A phalanx of genteel residences, sphinx-like architectural sentinels, guards the east coast of Belfast Lough. Monuments to elaborately espaliered family trees, long forgotten aristocrats and plutocrats, sepia tinted sequins and foxtrots, Elysia lost to rampant suburbia. Sequestered by sequoias is Abbeydene House. The building was shorn of accretions when it was restored as part of a late 20th century redevelopment of the estate. Thus Abbeydene stands in mid Victorian sandstone glory amidst mildly colonial neighbours. The American style has some historic bearing: General Eisenhower lunched at the house in 1945 when it was owned by Mayor McCullough. Sir Crawford McCullough was the instigator of the five minute (since shortened to two minute) silence for fallen soldiers.
The current owners accept paying guests. The original nine principal bedrooms have been reduced to eight all with en suite bathrooms. Rooms are named after American Presidents so naturally there’s the Eisenhower and also the Lincoln and Roosevelt. Only one Clinton. What about a Trump Suite? “No chance,” says host Tim Clifford. Abbeydene, or Lismara as it was originally called, was designed by architect-engineer engineer-architect Sir Charles Lanyon. “His son lived here,” notes Tim. “Sir Charles Lanyon didn’t build many private homes. He was better known for his public commissions such as Queen’s University and Ormeau Bridge.”
In 1890 Sir Herbert Lanyon died and the house was sold to Edward Robinson, one half of Robinson + Cleaver, a once celebrated Belfast department store. Up until the late 20th century, the city had several iconic Edwardian department stores, now all sadly gone. A competitor was Brand’s + Norman’s with its famous tearoom, The Tuesday Room.
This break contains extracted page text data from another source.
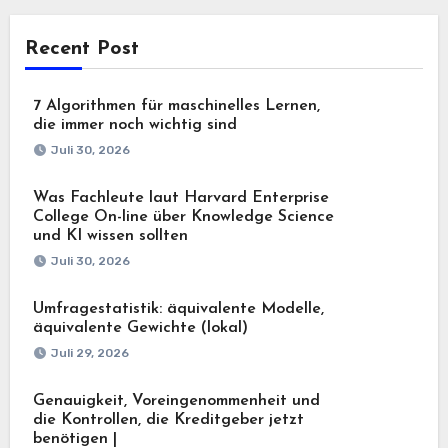
Recent Post
7 Algorithmen für maschinelles Lernen,
die immer noch wichtig sind
Juli 30, 2026
Was Fachleute laut Harvard Enterprise
College On-line über Knowledge Science
und KI wissen sollten
Juli 30, 2026
Umfragestatistik: äquivalente Modelle,
äquivalente Gewichte (lokal)
Juli 29, 2026
Genauigkeit, Voreingenommenheit und
die Kontrollen, die Kreditgeber jetzt
benötigen |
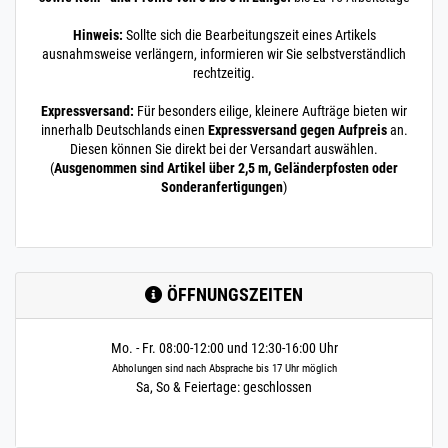
30 x 30 x 3 mm | 1 m /
100 cm / 1000 mm
Hinweis:
Sollte sich die Bearbeitungszeit eines Artikels
ausnahmsweise verlängern, informieren wir Sie selbstverständlich
250.0115
2500002.00018
Winkelstahl 30x30 x
» Zum Artikel
rechtzeitig.
3 Winkeleisen Profil
Edelstahl V2A matt
Expressversand:
Für besonders eilige, kleinere Aufträge bieten wir
1,2 m / 120 cm / 1
innerhalb Deutschlands einen
Expressversand gegen Aufpreis
an.
30 x 30 x 3 mm | 1,2 m /
Diesen können Sie direkt bei der Versandart auswählen.
120 cm / 1200 mm
(
Ausgenommen sind Artikel über 2,5 m, Geländerpfosten oder
250.0115
2500002.00019
Winkelstahl 30x30 x
Sonderanfertigungen
)
» Zum Artikel
3 Winkeleisen Profil
Edelstahl V2A matt
1,45 m / 145 cm /
30 x 30 x 3 mm | 1,45 m
/ 145 cm / 1450 mm
ÖFFNUNGSZEITEN
250.0115
2500002.00020
Winkelstahl 30x30 x
» Zum Artikel
3 Winkeleisen Profil
Edelstahl V2A matt
Mo. - Fr. 08:00-12:00 und 12:30-16:00 Uhr
2 m / 200 cm / 200
Abholungen sind nach Absprache bis 17 Uhr möglich
30 x 30 x 3 mm | 2 m /
Sa, So & Feiertage: geschlossen
200 cm / 2000 mm
250.0115
2500002.00021
Winkelstahl 30x30 x
» Zum Artikel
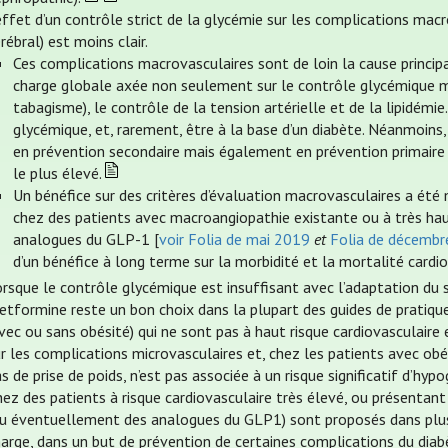
effet d’un contrôle strict de la glycémie sur les complications macr
rébral) est moins clair.
Ces complications macrovasculaires sont de loin la cause princip
charge globale axée non seulement sur le contrôle glycémique mai
tabagisme), le contrôle de la tension artérielle et de la lipidémie.
glycémique, et, rarement, être à la base d’un diabète. Néanmoins,
en prévention secondaire mais également en prévention primaire ch
le plus élevé.
Un bénéfice sur des critères d’évaluation macrovasculaires a été
chez des patients avec macroangiopathie existante ou à très haut 
analogues du GLP-1 [
voir Folia de mai 2019
et
Folia de décemb
d’un bénéfice à long terme sur la morbidité et la mortalité cardio
rsque le contrôle glycémique est insuffisant avec l’adaptation du 
tformine reste un bon choix dans la plupart des guides de pratique
vec ou sans obésité) qui ne sont pas à haut risque cardiovasculaire 
r les complications microvasculaires et, chez les patients avec obé
s de prise de poids, n’est pas associée à un risque significatif d’hy
ez des patients à risque cardiovasculaire très élevé, ou présentant
ou éventuellement des analogues du GLP1) sont proposés dans plusie
arge, dans un but de prévention de certaines complications du diab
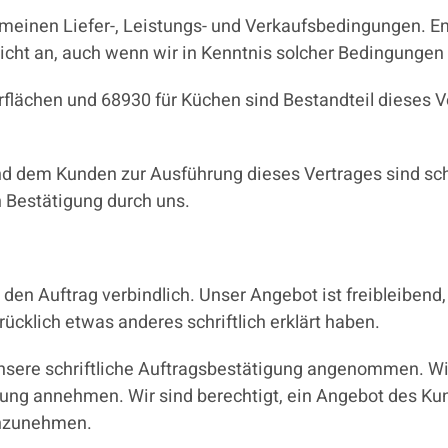
gemeinen Liefer-, Leistungs- und Verkaufsbedingungen.
cht an, auch wenn wir in Kenntnis solcher Bedingungen 
lächen und 68930 für Küchen sind Bestandteil dieses Ver
d dem Kunden zur Ausführung dieses Vertrages sind schri
 Bestätigung durch uns.
r den Auftrag verbindlich. Unser Angebot ist freibleibend
rücklich etwas anderes schriftlich erklärt haben.
unsere schriftliche Auftragsbestätigung angenommen. Wi
ung annehmen. Wir sind berechtigt, ein Angebot des Ku
anzunehmen.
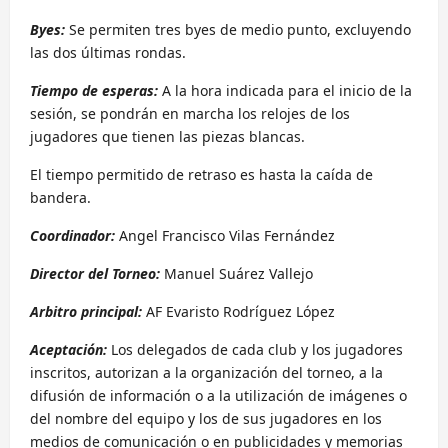
Byes:
Se permiten tres byes de medio punto, excluyendo
las dos últimas rondas.
Tiempo de esperas:
A la hora indicada para el inicio de la
sesión, se pondrán en marcha los relojes de los
jugadores que tienen las piezas blancas.
El tiempo permitido de retraso es hasta la caída de
bandera.
Coordinador:
Angel Francisco Vilas Fernández
Director del Torneo:
Manuel Suárez Vallejo
Arbitro principal:
AF Evaristo Rodríguez López
Aceptación:
Los delegados de cada club y los jugadores
inscritos, autorizan a la organización del torneo, a la
difusión de información o a la utilización de imágenes o
del nombre del equipo y los de sus jugadores en los
medios de comunicación o en publicidades y memorias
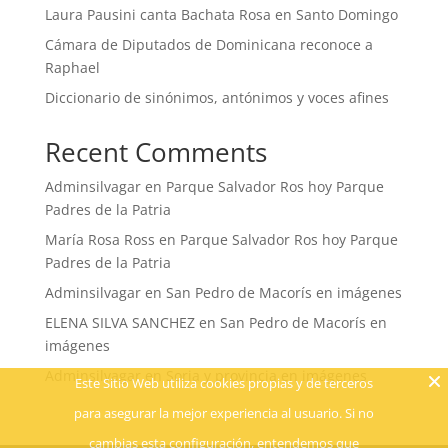
Laura Pausini canta Bachata Rosa en Santo Domingo
Cámara de Diputados de Dominicana reconoce a
Raphael
Diccionario de sinónimos, antónimos y voces afines
Recent Comments
Adminsilvagar
en
Parque Salvador Ros hoy Parque
Padres de la Patria
María Rosa Ross
en
Parque Salvador Ros hoy Parque
Padres de la Patria
Adminsilvagar
en
San Pedro de Macorís en imágenes
ELENA SILVA SANCHEZ
en
San Pedro de Macorís en
imágenes
Adminsilvagar
en
Soria y provincia en imágenes
Este Sitio Web utiliza cookies propias y de terceros
para asegurar la mejor experiencia al usuario. Si no
cambias esta configuración, entendemos que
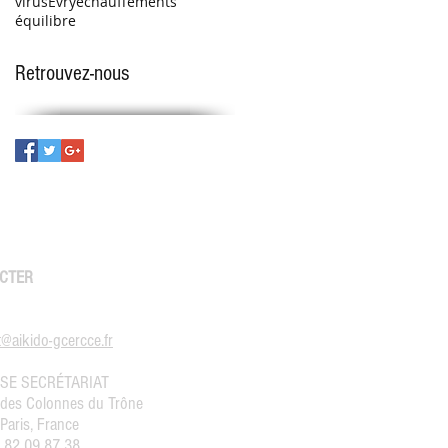
virus
Évry
échauffements
équilibre
Retrouvez-nous
CTER
@aikido-gcercce.fr
SE SECRÉTARIAT
 des Colonnes du Trône
Paris, France
1 82 09 87 38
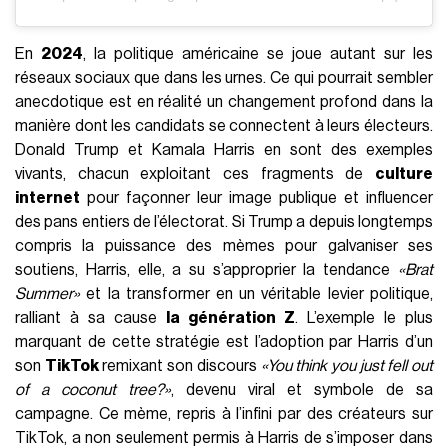
En
2024
, la politique américaine se joue autant sur les
réseaux sociaux que dans les urnes. Ce qui pourrait sembler
anecdotique est en réalité un changement profond dans la
manière dont les candidats se connectent à leurs électeurs.
Donald Trump et Kamala Harris en sont des exemples
vivants, chacun exploitant ces fragments de
culture
internet
pour façonner leur image publique et influencer
des pans entiers de l’électorat. Si Trump a depuis longtemps
compris la puissance des mèmes pour galvaniser ses
soutiens, Harris, elle, a su s’approprier la tendance
«Brat
Summer»
et la transformer en un véritable levier politique,
ralliant à sa cause
la génération Z
. L’exemple le plus
marquant de cette stratégie est l’adoption par Harris d’un
son
TikTok
remixant son discours
«You think you just fell out
of a coconut tree?»
, devenu viral et symbole de sa
campagne. Ce mème, repris à l’infini par des créateurs sur
TikTok, a non seulement permis à Harris de s’imposer dans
Black and white clad uniformed maids would serve coffee in individual filters along with bowls of sugared crystals, while middle aged models would sashay between the tables, parading the latest Louis Féraud rigouts from the ladies’ section. Lavender’s Blue insider Anne Davey Orr recalls Peter Brand telling her he got his ideas from visiting stores in London. Robinson + Cleaver’s famous marble staircase ended up in Ballyedmond Castle in County Down, which was rebuilt by Eddie Haughey later Baron Ballyedmond.
Lots of original features are retained at Abbeydene, restored and reinstated following its stint as a nursing home. The pair of enormous bow windows to the rear, perfect for watching ships cruise along Belfast Lough while breakfasting, have curved glass and elaborate pelmets. Egg and dart architraves, niches, arches, fireplaces and a carved staircase all add character. Five of the bedrooms are accessed off a spacious first floor sitting room lit by a tripartite window over the entrance portico. A further three are hidden under the eaves. Abbeydene is Merrythought Café meets country house.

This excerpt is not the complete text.